WORK ORDER
Nothing besides a number belongs in the answer, which is how many lines of the listing contain the string "SilkS".

INFORMATION GIVEN
BEGIN

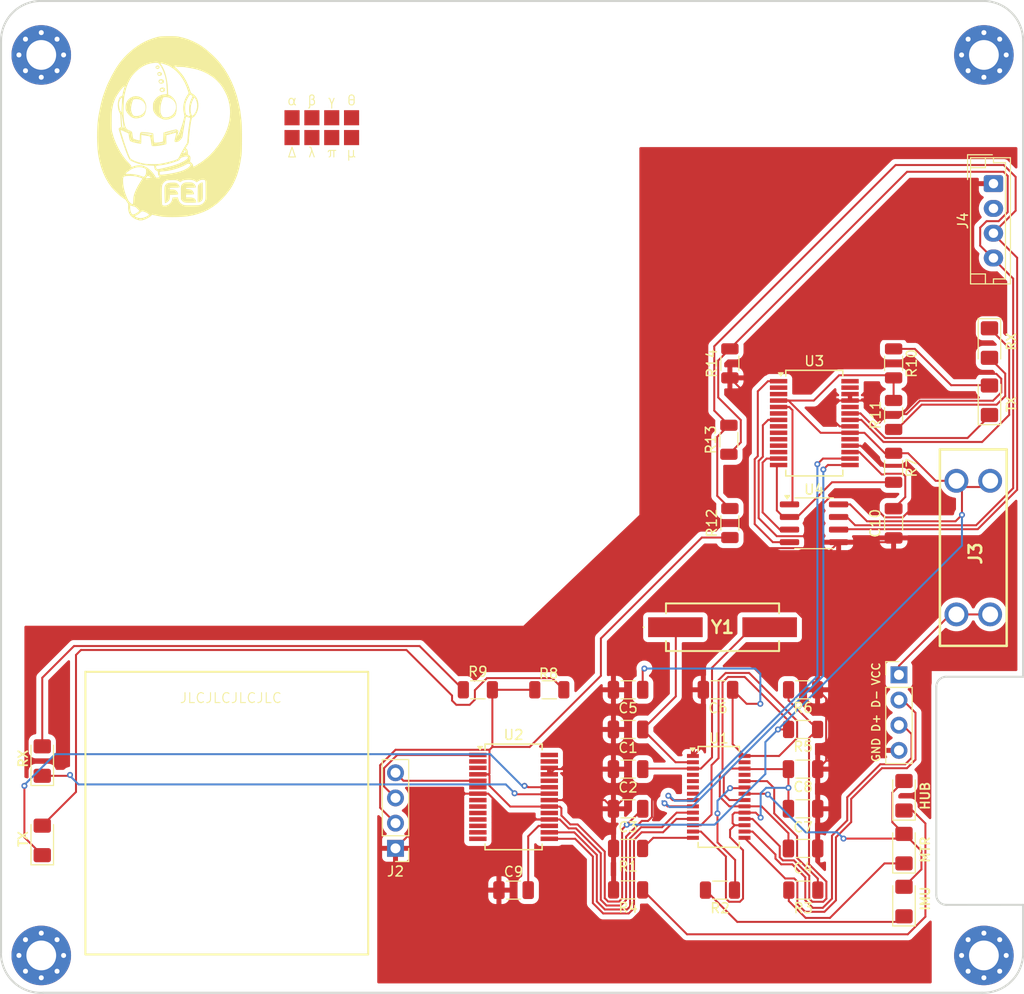
<source format=kicad_pcb>
(kicad_pcb
	(version 20240108)
	(generator "pcbnew")
	(generator_version "8.0")
	(general
		(thickness 1.6)
		(legacy_teardrops no)
	)
	(paper "A4")
	(layers
		(0 "F.Cu" signal)
		(31 "B.Cu" signal)
		(32 "B.Adhes" user "B.Adhesive")
		(33 "F.Adhes" user "F.Adhesive")
		(34 "B.Paste" user)
		(35 "F.Paste" user)
		(36 "B.SilkS" user "B.Silkscreen")
		(37 "F.SilkS" user "F.Silkscreen")
		(38 "B.Mask" user)
		(39 "F.Mask" user)
		(40 "Dwgs.User" user "User.Drawings")
		(41 "Cmts.User" user "User.Comments")
		(42 "Eco1.User" user "User.Eco1")
		(43 "Eco2.User" user "User.Eco2")
		(44 "Edge.Cuts" user)
		(45 "Margin" user)
		(46 "B.CrtYd" user "B.Courtyard")
		(47 "F.CrtYd" user "F.Courtyard")
		(48 "B.Fab" user)
		(49 "F.Fab" user)
		(50 "User.1" user)
		(51 "User.2" user)
		(52 "User.3" user)
		(53 "User.4" user)
		(54 "User.5" user)
		(55 "User.6" user)
		(56 "User.7" user)
		(57 "User.8" user)
		(58 "User.9" user)
	)
	(setup
		(pad_to_mask_clearance 0)
		(allow_soldermask_bridges_in_footprints no)
		(pcbplotparams
			(layerselection 0x00010fc_ffffffff)
			(plot_on_all_layers_selection 0x0000000_00000000)
			(disableapertmacros no)
			(usegerberextensions no)
			(usegerberattributes yes)
			(usegerberadvancedattributes yes)
			(creategerberjobfile yes)
			(dashed_line_dash_ratio 12.000000)
			(dashed_line_gap_ratio 3.000000)
			(svgprecision 4)
			(plotframeref no)
			(viasonmask no)
			(mode 1)
			(useauxorigin no)
			(hpglpennumber 1)
			(hpglpenspeed 20)
			(hpglpendiameter 15.000000)
			(pdf_front_fp_property_popups yes)
			(pdf_back_fp_property_popups yes)
			(dxfpolygonmode yes)
			(dxfimperialunits yes)
			(dxfusepcbnewfont yes)
			(psnegative no)
			(psa4output no)
			(plotreference yes)
			(plotvalue yes)
			(plotfptext yes)
			(plotinvisibletext no)
			(sketchpadsonfab no)
			(subtractmaskfromsilk no)
			(outputformat 1)
			(mirror no)
			(drillshape 0)
			(scaleselection 1)
			(outputdirectory "../gerber/")
		)
	)
	(net 0 "")
	(net 1 "Net-(U1-XOUT)")
	(net 2 "GNDREF")
	(net 3 "Net-(U1-XIN)")
	(net 4 "USB_PWR")
	(net 5 "Net-(U1-VD18)")
	(net 6 "3v3")
	(net 7 "Net-(D1-K)")
	(net 8 "Net-(D1-A)")
	(net 9 "Net-(D2-K)")
	(net 10 "Net-(D3-K)")
	(net 11 "USB_D+")
	(net 12 "USB_D-")
	(net 13 "Net-(U1-REXT)")
	(net 14 "Net-(U1-LED1{slash}EESCL)")
	(net 15 "Net-(U1-LED2)")
	(net 16 "Net-(U1-VBUSM)")
	(net 17 "unconnected-(U1-DP3-Pad7)")
	(net 18 "Net-(U3-3V3OUT)")
	(net 19 "unconnected-(U1-DM4-Pad4)")
	(net 20 "unconnected-(U1-DM3-Pad6)")
	(net 21 "unconnected-(U1-PWRJ-Pad25)")
	(net 22 "Net-(D4-K)")
	(net 23 "unconnected-(U1-DP4-Pad5)")
	(net 24 "Net-(U2-3V3OUT)")
	(net 25 "Net-(J2-Pin_3)")
	(net 26 "unconnected-(U1-TESTJ{slash}EESDA-Pad27)")
	(net 27 "Net-(J2-Pin_4)")
	(net 28 "Net-(D4-A)")
	(net 29 "Net-(D5-K)")
	(net 30 "unconnected-(U2-RI-Pad6)")
	(net 31 "unconnected-(U2-CBUS4-Pad12)")
	(net 32 "unconnected-(U2-DTR-Pad2)")
	(net 33 "unconnected-(U2-DCD-Pad10)")
	(net 34 "unconnected-(U2-RTS-Pad3)")
	(net 35 "unconnected-(U2-OSCO-Pad28)")
	(net 36 "Net-(D5-A)")
	(net 37 "unconnected-(U2-DCR-Pad9)")
	(net 38 "unconnected-(U2-CTS-Pad11)")
	(net 39 "unconnected-(U2-CBUS2-Pad13)")
	(net 40 "unconnected-(U2-~{RESET}-Pad19)")
	(net 41 "unconnected-(U2-OSCI-Pad27)")
	(net 42 "Net-(U3-CBUS3)")
	(net 43 "unconnected-(U2-CBUS3-Pad14)")
	(net 44 "MOTORS_USB_D-")
	(net 45 "MOTORS_USB_D+")
	(net 46 "IMU_USB_D+")
	(net 47 "IMU_USB_D-")
	(net 48 "unconnected-(U3-CBUS4-Pad12)")
	(net 49 "unconnected-(U3-DCR-Pad9)")
	(net 50 "unconnected-(U3-OSCO-Pad28)")
	(net 51 "unconnected-(U3-DTR-Pad2)")
	(net 52 "unconnected-(U3-CTS-Pad11)")
	(net 53 "Net-(U3-RXD)")
	(net 54 "unconnected-(U3-RI-Pad6)")
	(net 55 "Net-(D6-K)")
	(net 56 "unconnected-(U3-DCD-Pad10)")
	(net 57 "Net-(U3-TXD)")
	(net 58 "unconnected-(U3-~{RESET}-Pad19)")
	(net 59 "unconnected-(U3-RTS-Pad3)")
	(net 60 "Net-(D6-A)")
	(net 61 "Net-(U3-CBUS2)")
	(net 62 "unconnected-(U3-OSCI-Pad27)")
	(net 63 "Net-(D7-K)")
	(net 64 "Net-(D7-A)")
	(net 65 "Net-(J1-Pin_1)")
	(net 66 "Net-(J4-D-)")
	(net 67 "Net-(J4-D+)")
	(net 68 "unconnected-(J4-VDD-Pad2)")
	(footprint "Capacitor_SMD:C_1206_3216Metric" (layer "F.Cu") (at 189.2 75.525 90))
	(footprint "Package_SO:SSOP-28_3.9x9.9mm_P0.635mm" (layer "F.Cu") (at 171.575 103.1125))
	(footprint "Humanoid:XM_conn_vertical-B4B-EH-A" (layer "F.Cu") (at 199.263 41.275 -90))
	(footprint "Resistor_SMD:R_1206_3216Metric" (layer "F.Cu") (at 162.44 112.49))
	(footprint "Capacitor_SMD:C_1206_3216Metric" (layer "F.Cu") (at 162.4375 96.3125 180))
	(footprint "Package_SO:SOIC-8_3.9x4.9mm_P1.27mm" (layer "F.Cu") (at 181.183 75.524))
	(footprint "Humanoid:Crystal 12MHz - ECS" (layer "F.Cu") (at 171.958 86.0044))
	(footprint "Resistor_SMD:R_1206_3216Metric" (layer "F.Cu") (at 162.4375 108.3125 180))
	(footprint (layer "F.Cu") (at 132.8 109.5))
	(footprint "Resistor_SMD:R_1206_3216Metric" (layer "F.Cu") (at 180.075 96.3125))
	(footprint "Resistor_SMD:R_1206_3216Metric" (layer "F.Cu") (at 171.7 112.5125 180))
	(footprint (layer "F.Cu") (at 132.8 93.2))
	(footprint "MountingHole:MountingHole_3mm_Pad_Via" (layer "F.Cu") (at 198.3 28.3))
	(footprint "Capacitor_SMD:C_1206_3216Metric" (layer "F.Cu") (at 162.4375 104.3125 180))
	(footprint "MountingHole:MountingHole_3mm_Pad_Via" (layer "F.Cu") (at 198.3 119.1))
	(footprint "LED_SMD:LED_1206_3216Metric_Pad1.42x1.75mm_HandSolder" (layer "F.Cu") (at 198.86 57.35 -90))
	(footprint "Resistor_SMD:R_1206_3216Metric" (layer "F.Cu") (at 180.075 92.3125 180))
	(footprint "Connector_PinHeader_2.54mm:PinHeader_1x04_P2.54mm_Vertical" (layer "F.Cu") (at 139 108.3 180))
	(footprint "MountingHole:MountingHole_3mm_Pad_Via" (layer "F.Cu") (at 103.3 119.1))
	(footprint "Humanoid:logo_media" (layer "F.Cu") (at 116.205 35.687))
	(footprint "Connector_PinHeader_2.54mm:PinHeader_1x04_P2.54mm_Vertical" (layer "F.Cu") (at 189.738 90.805))
	(footprint "Humanoid:pcb_identification" (layer "F.Cu") (at 131.572 40.132))
	(footprint "LED_SMD:LED_1206_3216Metric_Pad1.42x1.75mm_HandSolder" (layer "F.Cu") (at 190.246 102.997 90))
	(footprint "Capacitor_SMD:C_1206_3216Metric" (layer "F.Cu") (at 180.075 100.3125))
	(footprint "Resistor_SMD:R_1206_3216Metric" (layer "F.Cu") (at 147.3 92.3125))
	(footprint "Resistor_SMD:R_1206_3216Metric" (layer "F.Cu") (at 180.1 112.5125 180))
	(footprint "Resistor_SMD:R_1206_3216Metric" (layer "F.Cu") (at 172.7 59.4 90))
	(footprint "MountingHole:MountingHole_3mm_Pad_Via" (layer "F.Cu") (at 103.3 28.3))
	(footprint "Capacitor_SMD:C_1206_3216Metric" (layer "F.Cu") (at 162.4375 92.3125 180))
	(footprint "Resistor_SMD:R_1206_3216Metric" (layer "F.Cu") (at 172.6 67.1 90))
	(footprint "LED_SMD:LED_1206_3216Metric_Pad1.42x1.75mm_HandSolder" (layer "F.Cu") (at 103.4 107.5 90))
	(footprint "Package_SO:SSOP-28_5.3x10.2mm_P0.65mm"
		(layer "F.Cu")
		(uuid "b77a40e2-fbc0-4f2f-a5a4-78933e58f498")
		(at 181.208 65.424)
		(descr "28-Lead Plastic Shrink Small Outline (SS)-5.30 mm Body [SSOP] (see Microchip Packaging Specification 00000049BS.pdf)")
		(tags "SSOP 0.65")
		(property "Reference" "U3"
			(at 0 -6.25 0)
			(layer "F.SilkS")
			(uuid "672874bd-4fba-43b0-bd17-4a7e6244ec4e")
			(effects
				(font
					(size 1 1)
					(thickness 0.15)
				)
			)
		)
		(property "Value" "FT232RL"
			(at 0 6.25 0)
			(layer "F.Fab")
			(uuid "554bd7c5
... [285054 chars truncated]
</source>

END

REPLY TO THE EXERCISE
3